START

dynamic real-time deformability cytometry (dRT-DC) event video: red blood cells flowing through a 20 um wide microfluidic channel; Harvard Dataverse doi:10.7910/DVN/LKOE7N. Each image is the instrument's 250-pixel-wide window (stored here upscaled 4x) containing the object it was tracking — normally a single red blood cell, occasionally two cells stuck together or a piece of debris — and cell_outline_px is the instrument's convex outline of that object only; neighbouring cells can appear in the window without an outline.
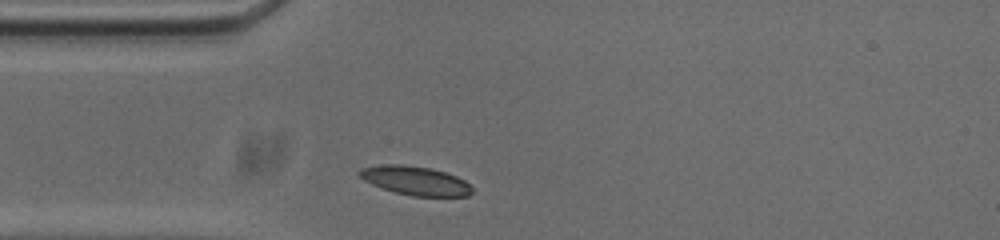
{"species": "common noctule bat (a hibernating species)", "species_latin": "Nyctalus noctula", "temperature_condition": "cold", "stored_images_in_passage": 29, "camera_frame_rate_fps": 3000, "um_per_image_px": 0.085, "animal": {"sex": "male", "body_mass_g": 20.0, "forearm_length_mm": 53.3}, "frame": {"image": 1, "passage_image": 1, "time_ms": 0.0, "image_size_px": [1000, 240], "cell_outline_px": [[472, 192], [468, 196], [412, 196], [396, 192], [372, 184], [364, 180], [356, 172], [360, 168], [384, 164], [400, 164], [428, 168], [444, 172], [456, 176], [464, 180], [472, 188]], "centroid_in_image_um": [35.28, 15.35], "position_along_channel_um": 49.7, "area_um2": 18.73}}
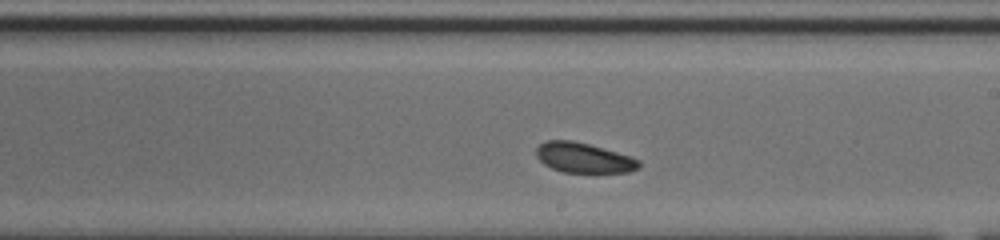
{"frame": {"image": 2, "passage_image": 17, "time_ms": 5.333, "image_size_px": [1000, 240], "cell_outline_px": [[640, 168], [628, 172], [564, 172], [552, 168], [544, 164], [536, 156], [536, 148], [540, 144], [548, 140], [572, 140], [588, 144], [632, 156], [640, 160]], "centroid_in_image_um": [49.63, 13.41], "position_along_channel_um": 239.4, "area_um2": 17.92}}
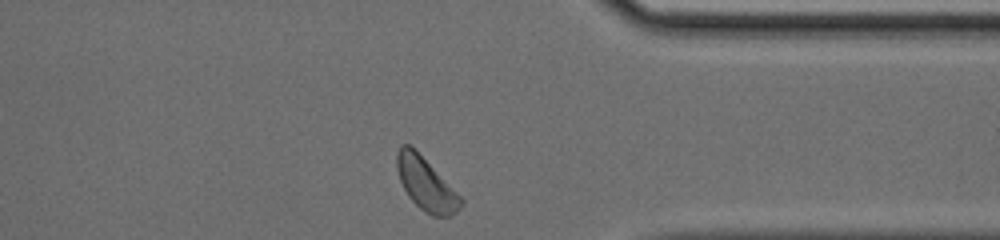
{"frame": {"image": 3, "passage_image": 29, "time_ms": 9.333, "image_size_px": [1000, 240], "cell_outline_px": [[464, 200], [456, 212], [448, 216], [432, 216], [424, 212], [408, 196], [400, 180], [396, 168], [396, 152], [400, 144], [408, 144]], "centroid_in_image_um": [36.16, 15.67], "position_along_channel_um": 375.2, "area_um2": 18.9}, "authors_computed_cell_mechanics": {"area_um2": 18.7272, "velocity_mm_per_s": 3.6691, "shape_relaxation_time_tau1_ms": 8.6014, "shape_relaxation_time_tau2_ms": null, "deformation_change_tau1": 0.187, "deformation_change_tau2": null}}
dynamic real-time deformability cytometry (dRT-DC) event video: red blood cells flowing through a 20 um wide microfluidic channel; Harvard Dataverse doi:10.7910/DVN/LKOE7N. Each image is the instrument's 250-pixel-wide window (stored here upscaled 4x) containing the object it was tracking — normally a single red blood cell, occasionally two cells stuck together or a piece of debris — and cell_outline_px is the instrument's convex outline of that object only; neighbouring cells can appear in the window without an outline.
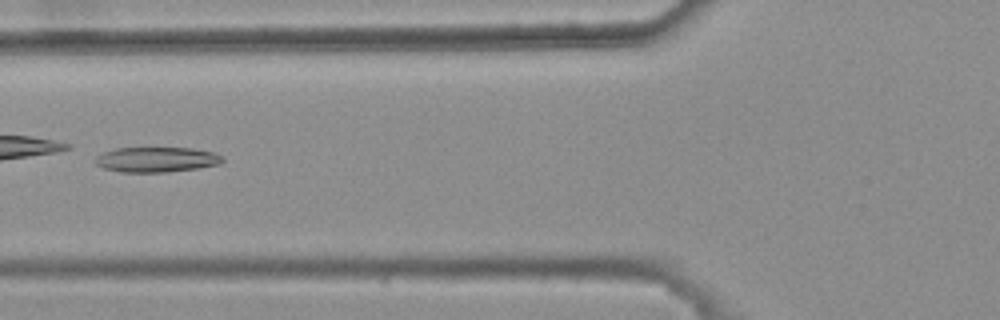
{"species": "common noctule bat (a hibernating species)", "species_latin": "Nyctalus noctula", "temperature_condition": "warm", "stored_images_in_passage": 9, "camera_frame_rate_fps": 3000, "um_per_image_px": 0.085, "animal": {"sex": "female", "body_mass_g": 25.1}, "frame": {"image": 1, "passage_image": 6, "time_ms": 1.667, "image_size_px": [1000, 320], "cell_outline_px": [[224, 160], [220, 164], [200, 168], [168, 172], [120, 172], [104, 168], [96, 164], [92, 160], [96, 156], [104, 152], [116, 148], [192, 148], [212, 152], [224, 156]], "centroid_in_image_um": [13.31, 13.57], "position_along_channel_um": 112.5, "area_um2": 18.79}}
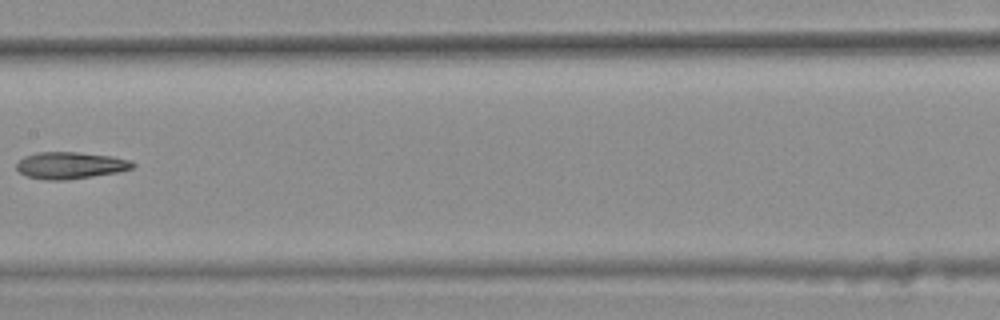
{"frame": {"image": 2, "passage_image": 8, "time_ms": 2.333, "image_size_px": [1000, 320], "cell_outline_px": [[136, 164], [132, 168], [116, 172], [92, 176], [64, 180], [44, 180], [24, 176], [16, 168], [16, 164], [24, 156], [36, 152], [76, 152], [112, 156], [132, 160]], "centroid_in_image_um": [5.95, 14.05], "position_along_channel_um": 201.4, "area_um2": 18.21}}
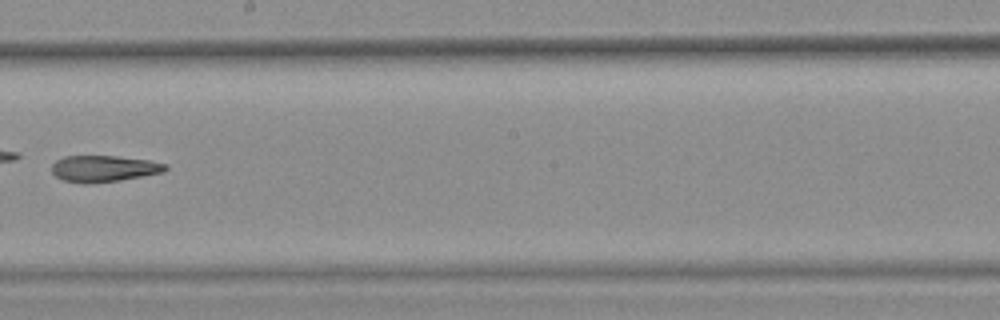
{"frame": {"image": 3, "passage_image": 9, "time_ms": 2.667, "image_size_px": [1000, 320], "cell_outline_px": [[168, 168], [164, 172], [120, 180], [88, 184], [84, 184], [64, 180], [56, 176], [52, 172], [52, 164], [56, 160], [64, 156], [116, 156], [148, 160], [164, 164]], "centroid_in_image_um": [8.79, 14.33], "position_along_channel_um": 239.4, "area_um2": 17.4}}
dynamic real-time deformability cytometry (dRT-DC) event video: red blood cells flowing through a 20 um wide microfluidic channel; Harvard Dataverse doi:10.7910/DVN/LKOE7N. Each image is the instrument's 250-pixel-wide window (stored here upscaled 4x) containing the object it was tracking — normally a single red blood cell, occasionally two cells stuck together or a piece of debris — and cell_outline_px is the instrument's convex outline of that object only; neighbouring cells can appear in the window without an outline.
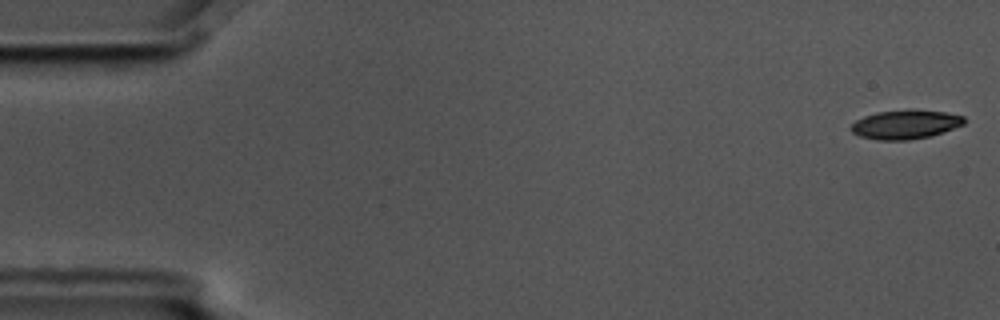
{"species": "common noctule bat (a hibernating species)", "species_latin": "Nyctalus noctula", "temperature_condition": "cold", "stored_images_in_passage": 17, "camera_frame_rate_fps": 3000, "um_per_image_px": 0.085, "animal": {"sex": "male", "body_mass_g": 17.5, "forearm_length_mm": 52.3}, "frame": {"image": 1, "passage_image": 1, "time_ms": 0.0, "image_size_px": [1000, 320], "cell_outline_px": [[964, 124], [944, 132], [928, 136], [908, 140], [876, 140], [860, 136], [852, 132], [852, 124], [856, 120], [864, 116], [876, 112], [944, 112], [964, 116]], "centroid_in_image_um": [76.94, 10.62], "position_along_channel_um": 8.1, "area_um2": 18.26}}
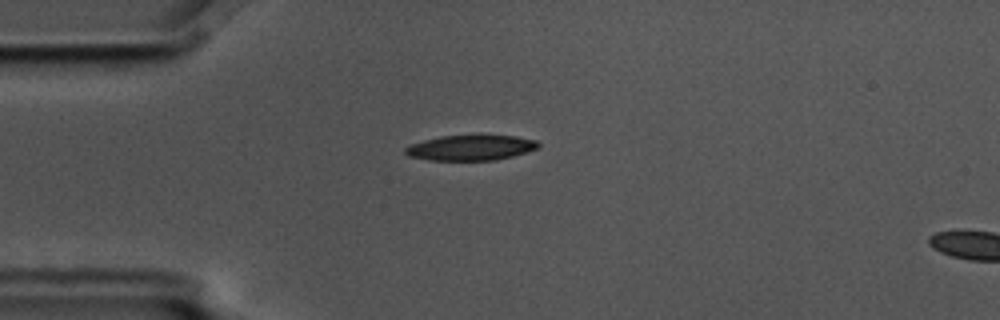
{"frame": {"image": 2, "passage_image": 14, "time_ms": 4.333, "image_size_px": [1000, 320], "cell_outline_px": [[540, 144], [536, 148], [512, 156], [496, 160], [428, 160], [408, 156], [404, 152], [404, 148], [412, 144], [424, 140], [440, 136], [480, 132], [516, 136], [536, 140]], "centroid_in_image_um": [40.01, 12.5], "position_along_channel_um": 45.0, "area_um2": 20.4}}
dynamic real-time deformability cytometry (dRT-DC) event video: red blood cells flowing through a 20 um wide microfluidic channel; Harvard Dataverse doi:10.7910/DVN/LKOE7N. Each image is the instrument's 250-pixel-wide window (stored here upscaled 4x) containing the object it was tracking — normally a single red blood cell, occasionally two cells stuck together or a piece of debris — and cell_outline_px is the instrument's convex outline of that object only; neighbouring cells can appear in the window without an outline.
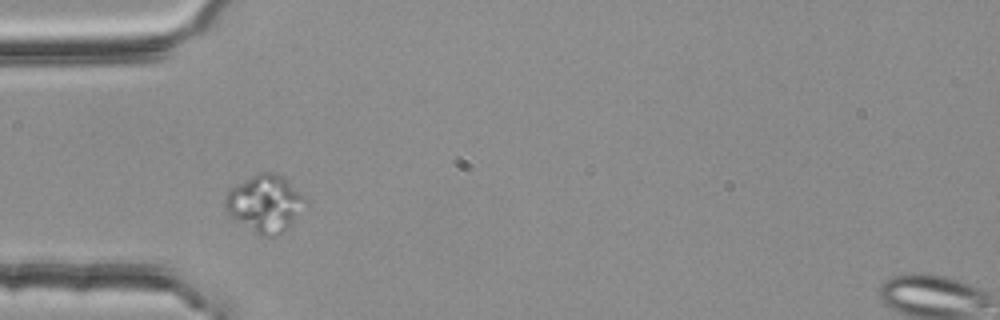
{"species": "common noctule bat (a hibernating species)", "species_latin": "Nyctalus noctula", "temperature_condition": "room temperature", "stored_images_in_passage": 16, "camera_frame_rate_fps": 3000, "um_per_image_px": 0.085, "animal": {"sex": "female", "body_mass_g": 25.1}, "frame": {"image": 1, "passage_image": 1, "time_ms": 0.0, "image_size_px": [1000, 320], "cell_outline_px": [[304, 200], [288, 224], [280, 232], [260, 232], [232, 216], [228, 208], [228, 192], [232, 188], [256, 176], [268, 172], [280, 176]], "centroid_in_image_um": [22.47, 17.24], "position_along_channel_um": 62.5, "area_um2": 22.83}}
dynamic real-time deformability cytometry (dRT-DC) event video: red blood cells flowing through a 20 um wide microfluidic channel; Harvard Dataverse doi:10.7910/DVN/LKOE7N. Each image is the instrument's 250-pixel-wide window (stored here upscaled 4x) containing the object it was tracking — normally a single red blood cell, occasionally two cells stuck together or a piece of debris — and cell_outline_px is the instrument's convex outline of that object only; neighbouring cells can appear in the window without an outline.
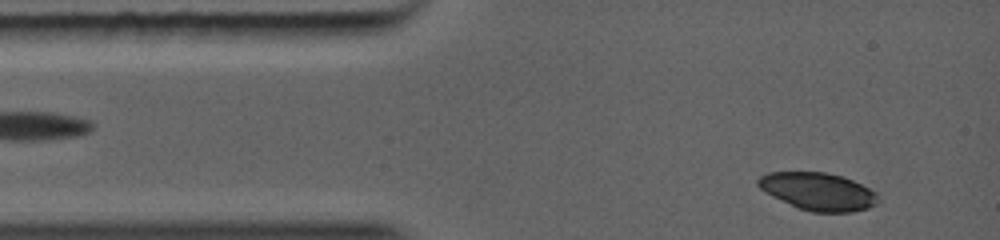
{"species": "common noctule bat (a hibernating species)", "species_latin": "Nyctalus noctula", "temperature_condition": "warm", "stored_images_in_passage": 5, "camera_frame_rate_fps": 5000, "um_per_image_px": 0.085, "animal": {"sex": "female", "body_mass_g": 19.0, "forearm_length_mm": 56.7}, "frame": {"image": 1, "passage_image": 1, "time_ms": 0.0, "image_size_px": [1000, 240], "cell_outline_px": [[880, 200], [876, 204], [868, 208], [852, 212], [812, 212], [796, 208], [764, 192], [756, 184], [756, 180], [760, 176], [768, 172], [824, 172], [844, 176], [876, 192], [880, 196]], "centroid_in_image_um": [69.53, 16.28], "position_along_channel_um": 15.5, "area_um2": 26.59}}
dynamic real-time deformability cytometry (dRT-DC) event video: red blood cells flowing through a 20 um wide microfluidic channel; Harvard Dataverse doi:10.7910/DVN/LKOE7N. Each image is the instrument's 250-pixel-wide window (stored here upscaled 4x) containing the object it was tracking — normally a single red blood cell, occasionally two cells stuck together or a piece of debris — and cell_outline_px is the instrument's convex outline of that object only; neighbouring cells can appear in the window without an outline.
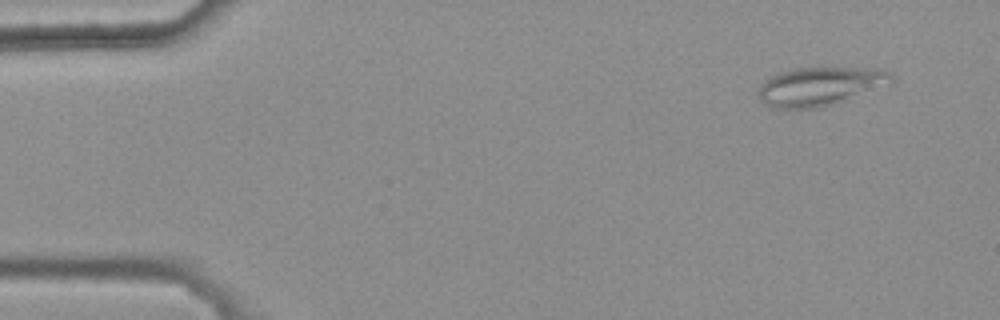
{"species": "common noctule bat (a hibernating species)", "species_latin": "Nyctalus noctula", "temperature_condition": "warm", "stored_images_in_passage": 4, "camera_frame_rate_fps": 3000, "um_per_image_px": 0.085, "animal": {"sex": "female", "body_mass_g": 25.1}, "frame": {"image": 1, "passage_image": 1, "time_ms": 0.0, "image_size_px": [1000, 320], "cell_outline_px": [[892, 84], [836, 104], [820, 108], [772, 108], [764, 104], [760, 100], [760, 88], [764, 80], [768, 76], [776, 72], [792, 68], [828, 64], [876, 68], [888, 72], [892, 76]], "centroid_in_image_um": [69.74, 7.27], "position_along_channel_um": 15.3, "area_um2": 31.5}}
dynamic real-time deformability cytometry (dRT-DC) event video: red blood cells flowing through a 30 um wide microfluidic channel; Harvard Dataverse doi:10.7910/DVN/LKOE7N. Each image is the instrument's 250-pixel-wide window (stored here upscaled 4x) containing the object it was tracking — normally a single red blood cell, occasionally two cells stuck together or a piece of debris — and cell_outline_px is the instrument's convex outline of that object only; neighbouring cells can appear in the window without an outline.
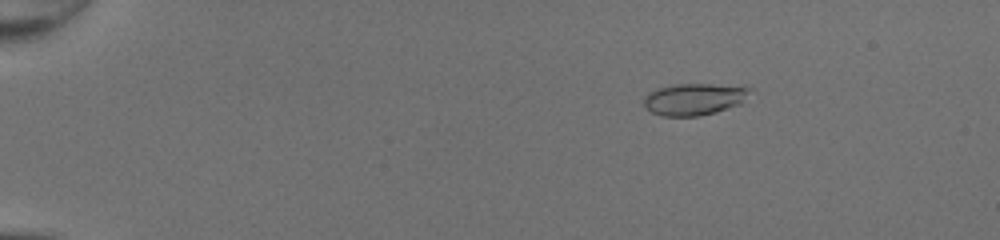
{"species": "common noctule bat (a hibernating species)", "species_latin": "Nyctalus noctula", "temperature_condition": "room temperature", "stored_images_in_passage": 50, "camera_frame_rate_fps": 3000, "um_per_image_px": 0.085, "animal": {"sex": "female", "body_mass_g": 20.0, "forearm_length_mm": 54.0}, "frame": {"image": 1, "passage_image": 9, "time_ms": 2.667, "image_size_px": [1000, 240], "cell_outline_px": [[752, 88], [744, 100], [740, 104], [716, 112], [700, 116], [660, 116], [652, 112], [644, 104], [644, 96], [648, 92], [656, 88], [676, 84], [712, 84]], "centroid_in_image_um": [58.97, 8.43], "position_along_channel_um": 26.0, "area_um2": 19.59}}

END

• _PROBLEM TO WORK ON_
Everything from the line that contains "through a 30" to the final line of the data is to be duplicated exactly, both ends included, except the pictures.

• _FULL OUTPUT_
dynamic real-time deformability cytometry (dRT-DC) event video: red blood cells flowing through a 30 um wide microfluidic channel; Harvard Dataverse doi:10.7910/DVN/LKOE7N. Each image is the instrument's 250-pixel-wide window (stored here upscaled 4x) containing the object it was tracking — normally a single red blood cell, occasionally two cells stuck together or a piece of debris — and cell_outline_px is the instrument's convex outline of that object only; neighbouring cells can appear in the window without an outline.
{"species": "common noctule bat (a hibernating species)", "species_latin": "Nyctalus noctula", "temperature_condition": "room temperature", "stored_images_in_passage": 50, "camera_frame_rate_fps": 3000, "um_per_image_px": 0.085, "animal": {"sex": "female", "body_mass_g": 20.0, "forearm_length_mm": 54.0}, "frame": {"image": 1, "passage_image": 9, "time_ms": 2.667, "image_size_px": [1000, 240], "cell_outline_px": [[752, 88], [744, 100], [740, 104], [716, 112], [700, 116], [660, 116], [652, 112], [644, 104], [644, 96], [648, 92], [656, 88], [676, 84], [712, 84]], "centroid_in_image_um": [58.97, 8.43], "position_along_channel_um": 26.0, "area_um2": 19.59}}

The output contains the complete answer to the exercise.